Is there anyway to do this without destroying the plastic? Will acetone work?


----------



## mantriumph (Sep 12, 2006)

I use Lighter Fluid


----------



## ruthless (Sep 5, 2003)

There is a product called "Goof Off" that will work on goop and lexel. No harm to the plastic.

You can use acetong if you put it on a rag first then rub. Pour it directly on the yak and you got trouble.


----------



## Rockstar (Jun 23, 2004)

Thanks guys, just what I needed to hear.


----------



## sprtsracer (Apr 27, 2005)

ruthless said:


> There is a product called "Goof Off" that will work on goop and lexel. No harm to the plastic.
> 
> You can use acetong if you put it on a rag first then rub. Pour it directly on the yak and you got trouble.


Yes...but be careful, there are two similar products. One is the "Goof Off" which should be safe, and the other is called, I think, "Goo-Gone" or something like that. That Goo-Gone stuff will eat through plastic like nobody's business!


----------



## ruthless (Sep 5, 2003)

Goof Off is solvent based, but if you put it on a rag and wipe, it will not hurt the plastic, just like acetone, xylene, etc.

Goo Gone is citrus and petrolium based, it will also work and you can pour it directly on th plastic.
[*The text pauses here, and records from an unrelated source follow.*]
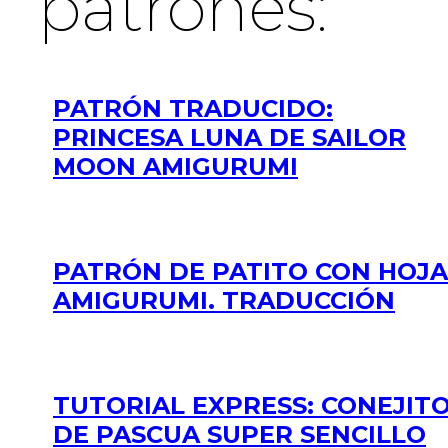
patrones:
PATRÓN TRADUCIDO:
PRINCESA LUNA DE SAILOR
MOON AMIGURUMI
PATRÓN DE PATITO CON HOJA
AMIGURUMI. TRADUCCIÓN
TUTORIAL EXPRESS: CONEJIT
DE PASCUA SUPER SENCILLO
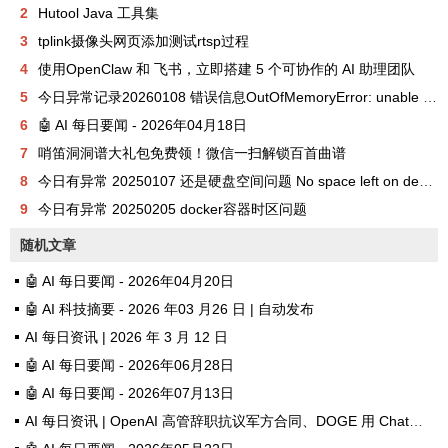
2
Hutool Java 工具集
3
tplink摄像头网页添加测试rtsp过程
4
使用OpenClaw 和 飞书，立即搭建 5 个可协作的 AI 助理团队
5
今日异常记录20260108 错误信息OutOfMemoryError: unable to create new native thread
6
🤖 AI 每日要闻 - 2026年04月18日
7
哨笛洞洞谱大礼包免费领！微信一扫解锁百首曲谱
8
今日有异常 20250107 还是硬盘空间问题 No space left on device
9
今日有异常 20250205 docker容器时区问题
随机文章
🤖 AI 每日要闻 - 2026年04月20日
🤖 AI 科技摘要 - 2026 年03 月26 日 | 自动发布
AI 每日资讯 | 2026 年 3 月 12 日
🤖 AI 每日要闻 - 2026年06月28日
🤖 AI 每日要闻 - 2026年07月13日
AI 每日资讯 | OpenAI 高管辞职抗议军方合同、DOGE 用 ChatGPT 砍资助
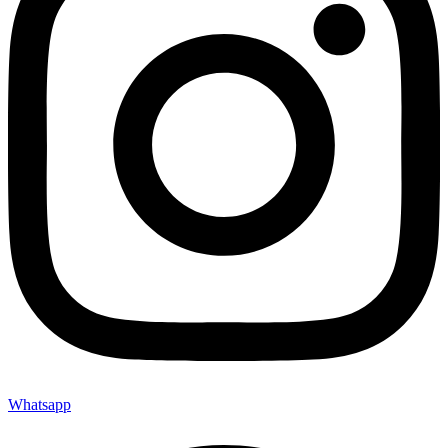
Whatsapp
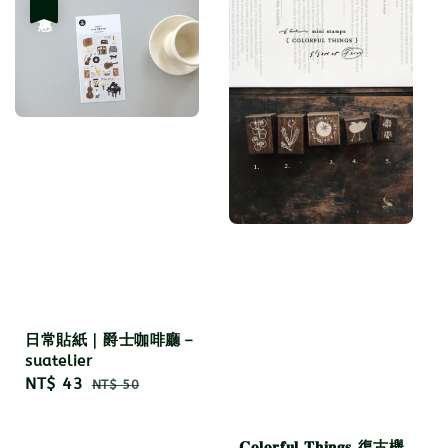
優惠
日常貼紙｜爵士咖啡廳－
suatelier
Sale
NT$ 43
Regular
NT$ 50
price
price
𝐂𝐨𝐥𝐨𝐫𝐟𝐮𝐥 𝐓𝐡𝐢𝐧𝐠𝐬 復古櫸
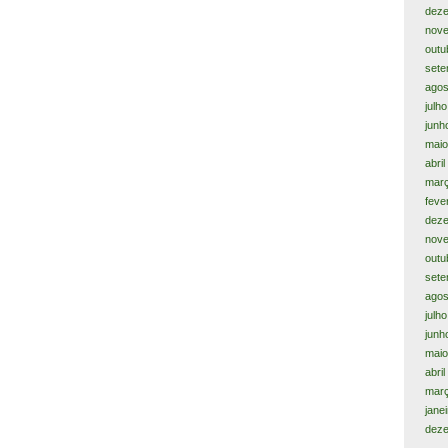
dez
nov
outu
sete
agos
julh
junh
maio
abril
març
feve
dez
nov
outu
sete
agos
julh
junh
maio
abri
mar
jane
dez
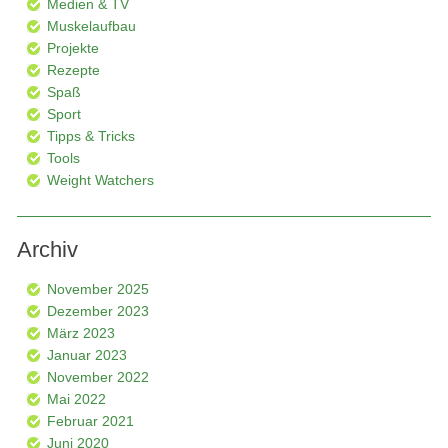
Medien & TV
Muskelaufbau
Projekte
Rezepte
Spaß
Sport
Tipps & Tricks
Tools
Weight Watchers
Archiv
November 2025
Dezember 2023
März 2023
Januar 2023
November 2022
Mai 2022
Februar 2021
Juni 2020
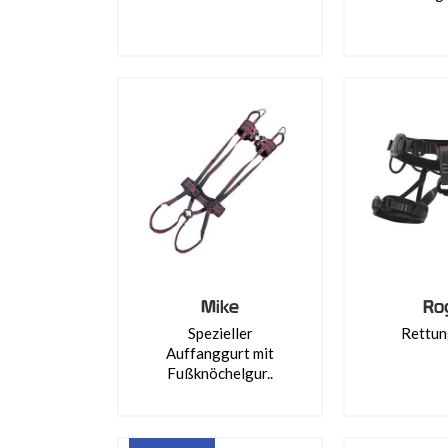
Mike
Ro
Spezieller
Rettun
Auffanggurt mit
Fußknöchelgur..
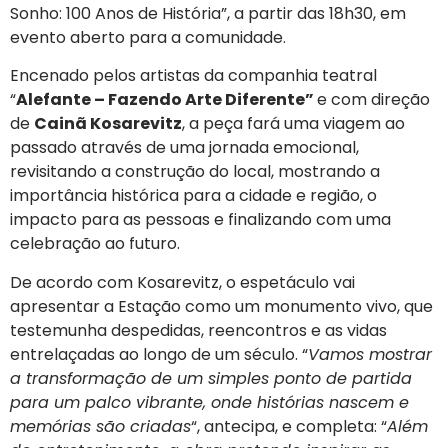
Sonho: 100 Anos de História”, a partir das 18h30, em
evento aberto para a comunidade.
Encenado pelos artistas da companhia teatral
“
Alefante – Fazendo Arte Diferente”
e com direção
de
Cainã Kosarevitz
, a peça fará uma viagem ao
passado através de uma jornada emocional,
revisitando a construção do local, mostrando a
importância histórica para a cidade e região, o
impacto para as pessoas e finalizando com uma
celebração ao futuro.
De acordo com Kosarevitz, o espetáculo vai
apresentar a Estação como um monumento vivo, que
testemunha despedidas, reencontros e as vidas
entrelaçadas ao longo de um século. “
Vamos mostrar
a transformação de um simples ponto de partida
para um palco vibrante, onde histórias nascem e
memórias são criadas
“, antecipa, e completa: “
Além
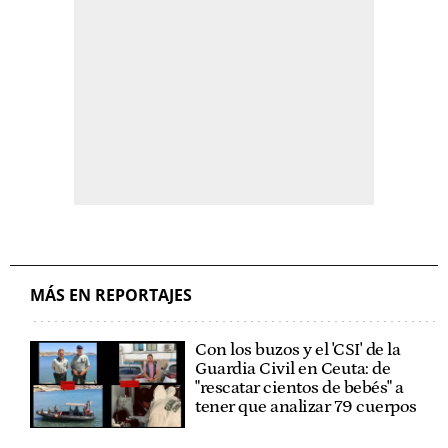
MÁS EN REPORTAJES
Con los buzos y el 'CSI' de la
Guardia Civil en Ceuta: de
"rescatar cientos de bebés" a
tener que analizar 79 cuerpos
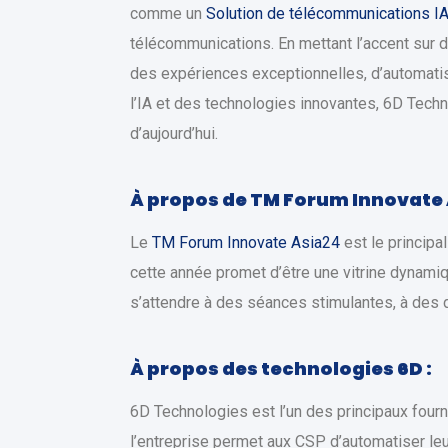
comme un
Solution de télécommunications I
télécommunications. En mettant l’accent sur d
des expériences exceptionnelles, d’automatise
l’IA et des technologies innovantes, 6D Techn
d’aujourd’hui.
À propos de TM Forum Innovate 
Le
TM Forum Innovate Asia24
est le principa
cette année promet d’être une vitrine dynamiq
s’attendre à des séances stimulantes, à des 
À propos des technologies 6D :
6D Technologies est l’un des principaux four
l’entreprise permet aux CSP d’automatiser leur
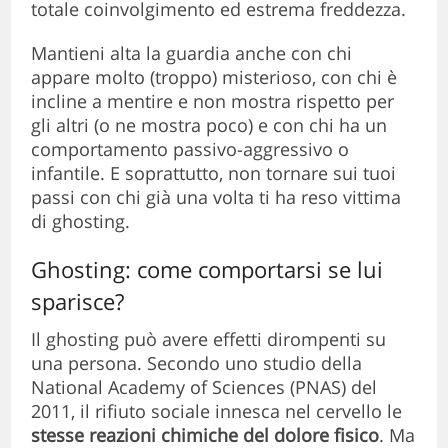
totale coinvolgimento ed estrema freddezza.
Mantieni alta la guardia anche con chi
appare molto (troppo) misterioso, con chi è
incline a mentire e non mostra rispetto per
gli altri (o ne mostra poco) e con chi ha un
comportamento passivo-aggressivo o
infantile. E soprattutto, non tornare sui tuoi
passi con chi già una volta ti ha reso vittima
di ghosting.
Ghosting: come comportarsi se lui
sparisce?
Il ghosting può avere effetti dirompenti su
una persona. Secondo uno studio della
National Academy of Sciences (PNAS) del
2011, il rifiuto sociale innesca nel cervello le
stesse reazioni chimiche del dolore fisico
. Ma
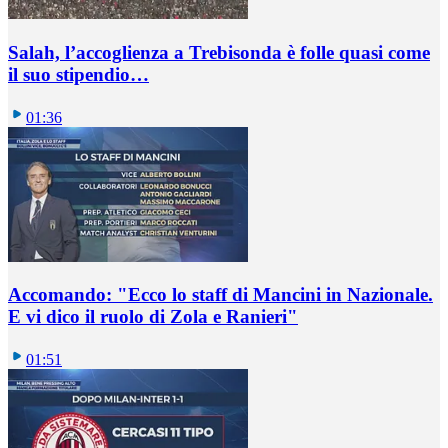
Salah, l’accoglienza a Trebisonda è folle quasi come
il suo stipendio…
01:36
Accomando: "Ecco lo staff di Mancini in Nazionale.
E vi dico il ruolo di Zola e Ranieri"
01:51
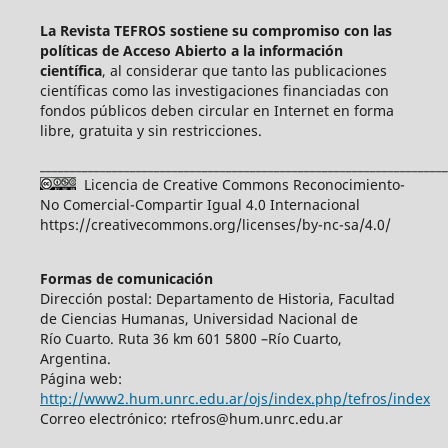
La Revista TEFROS sostiene su compromiso con las
políticas de Acceso Abierto a
la información
científica
, al considerar que tanto las publicaciones
científicas como las investigaciones financiadas con
fondos públicos deben circular en Internet en forma
libre, gratuita y sin restricciones.
____________________________________________________________________
Licencia de Creative Commons Reconocimiento-
No Comercial-Compartir Igual 4.0 Internacional
https://creativecommons.org/licenses/by-nc-sa/4.0/
Formas de comunicación
Dirección postal: Departamento de Historia, Facultad
de Ciencias Humanas, Universidad Nacional de
Río Cuarto. Ruta 36 km 601 5800 –Río Cuarto,
Argentina.
Página web:
http://www2.hum.unrc.edu.ar/ojs/index.php/tefros/index
Correo electrónico: rtefros@hum.unrc.edu.ar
I have used both on kayaks.


----------



## sprtsracer (Apr 27, 2005)

ruthless said:


> Goof Off is solvent based, but if you put it on a rag and wipe, it will not hurt the plastic, just like acetone, xylene, etc.
> 
> Goo Gone is citrus and petrolium based, it will also work and you can pour it directly on th plastic.
> 
> I have used both on kayaks.


OK...got the two confused. Too many darn "G"'s! I knew one ate plastic and the other one didn't. Never could keep them straight. Glad you clarified that or I would have eaten the paint off my car removing the pin-stripes!!!


----------